War die Kreuzigung in der Antike eine übliche Strafe?

"Das Problem ist, dass Beschreibungen von Kreuzigungen in der antiken Literatur auf bemerkenswerte Weise fehlen", erklärt Gunnar Samuelsson von der Universität Göteborg. "Die Quellen, in denen man erwartet, etwas zum Verständnis dieses Ereignisses zu finden, sagen nicht wirklich etwas aus." Samuelsson hat alle griechischen, lateinischen und hebräischen/aramäischen Quellen, die er finden konnte, von Homer bis zum ersten nachchristlichen Jahrhundert analysiert.
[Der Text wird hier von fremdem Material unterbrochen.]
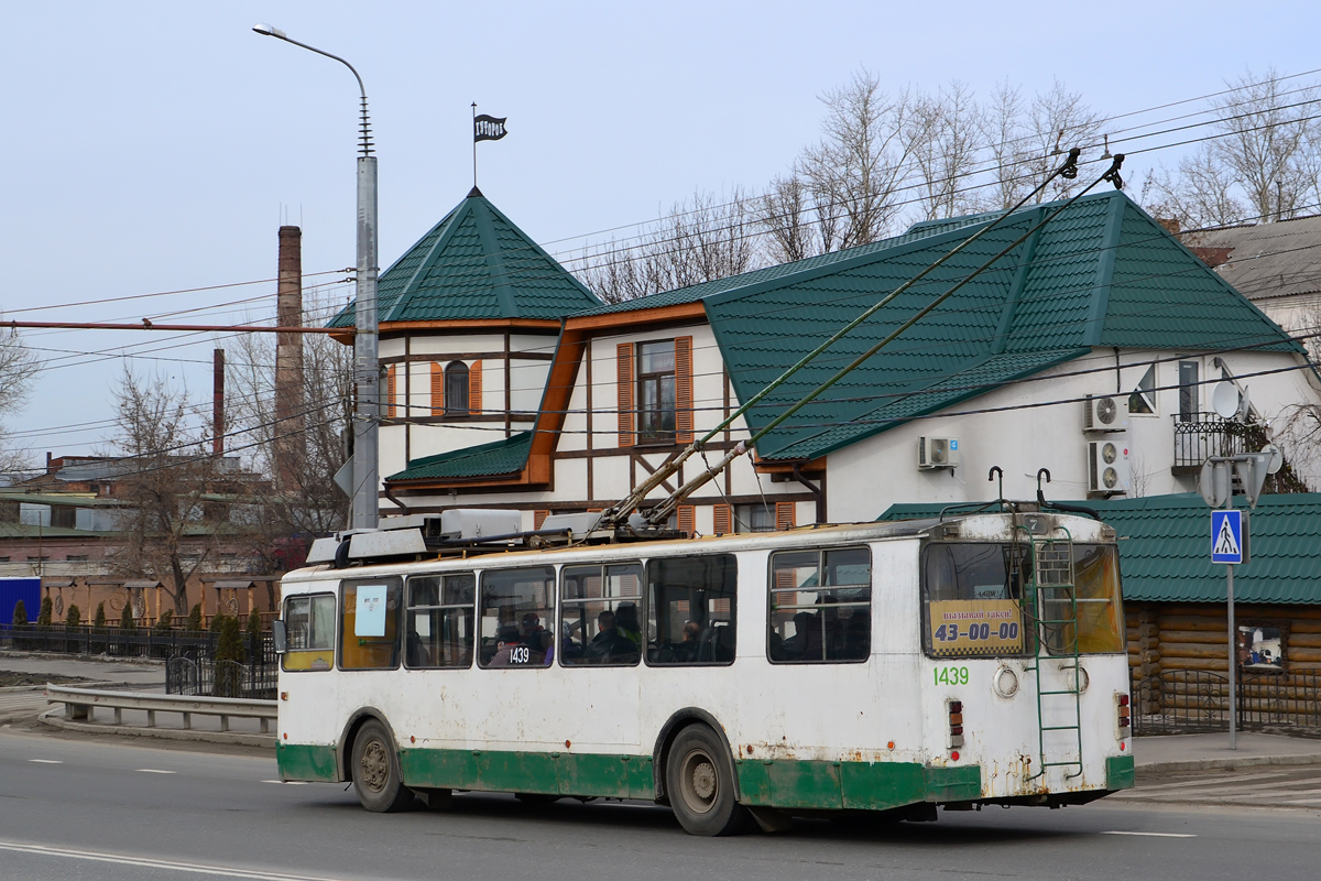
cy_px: 440
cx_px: 660
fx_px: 1926
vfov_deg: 25.8
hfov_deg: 37.9
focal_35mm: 52
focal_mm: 35
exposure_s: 1/640
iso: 200
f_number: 6.3
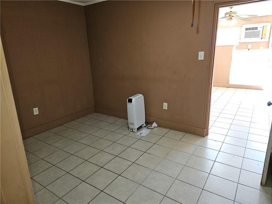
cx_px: 136
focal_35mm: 23
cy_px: 102
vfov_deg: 58.9
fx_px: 181
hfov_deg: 73.9
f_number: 1.8
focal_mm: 5.4
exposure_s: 1/30
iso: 100
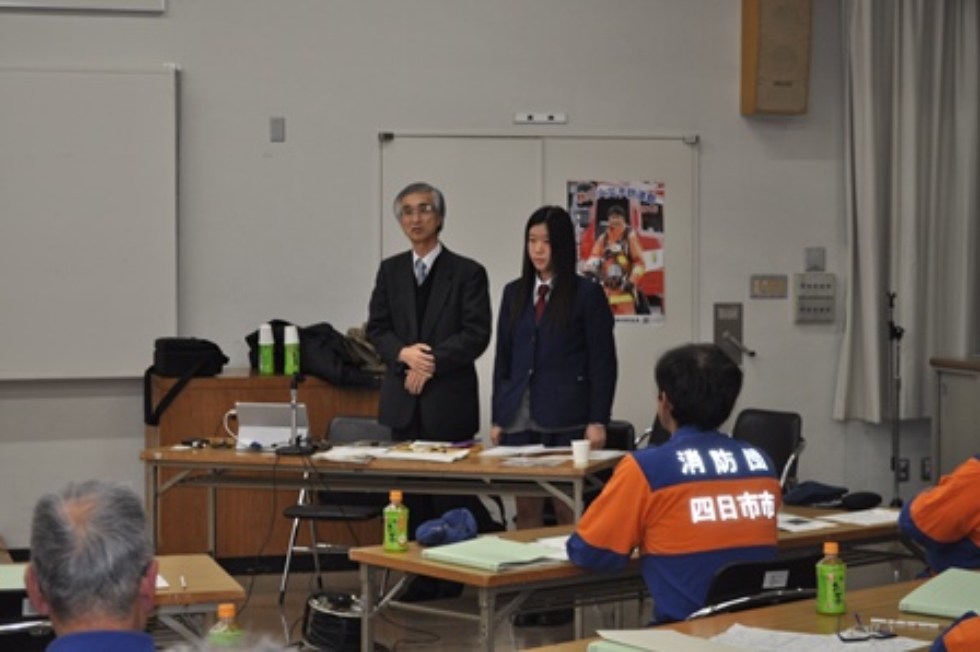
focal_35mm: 82
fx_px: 2244
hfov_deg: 24.6
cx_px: 490
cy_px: 326
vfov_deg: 16.5
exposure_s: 1/60
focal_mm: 55
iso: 500
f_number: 5.6
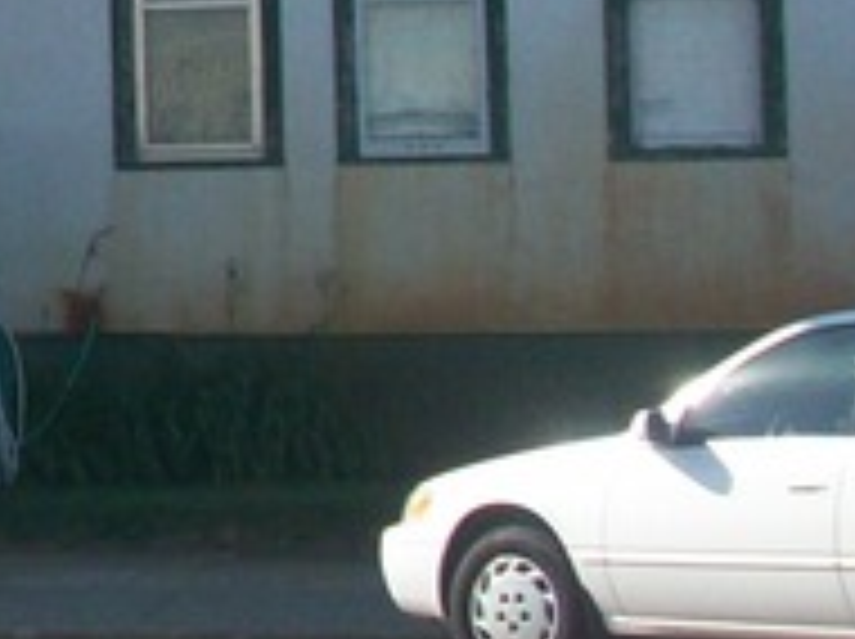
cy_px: -360
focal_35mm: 179
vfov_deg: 8.1
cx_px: -934
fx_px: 4416
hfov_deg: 10.1
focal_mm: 6.2
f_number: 5.6
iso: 80
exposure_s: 1/223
Dabei stellte er fest, dass es zahlreiche Varianten von Strafen gab, in denen ein Verurteilter auf irgendeine Weise aufgehängt wurde. Dadurch, dass diese Aufhängstrafen samt der dazu benutzten Ausrüstung oder der verwendeten Objekte oft genau beschrieben wurden, wird deutlich, dass die Menschen in der Antike außerordentlich einfallsreich waren, wenn es um das Ausdenken grausamster Strafen ging. Doch die Beschreibung von Kreuzigungen fehlt seltsamerweise in diesen Quellen. Sie tauchen erst im Umfeld der Ereignisse um Jesus auf und dort nicht sehr detailliert.
"Die Konsequenz hieraus ist, dass die Kreuzigung als Strafe in unserem Verständnis ernsthaft angezweifelt werden muss", sagt Samuelsson. "Und auch die Berichte von der Kreuzigung Jesu müssen angezweifelt werden. Das Neue Testament sagt nicht so viel darüber aus, wie wir es gern glauben würden."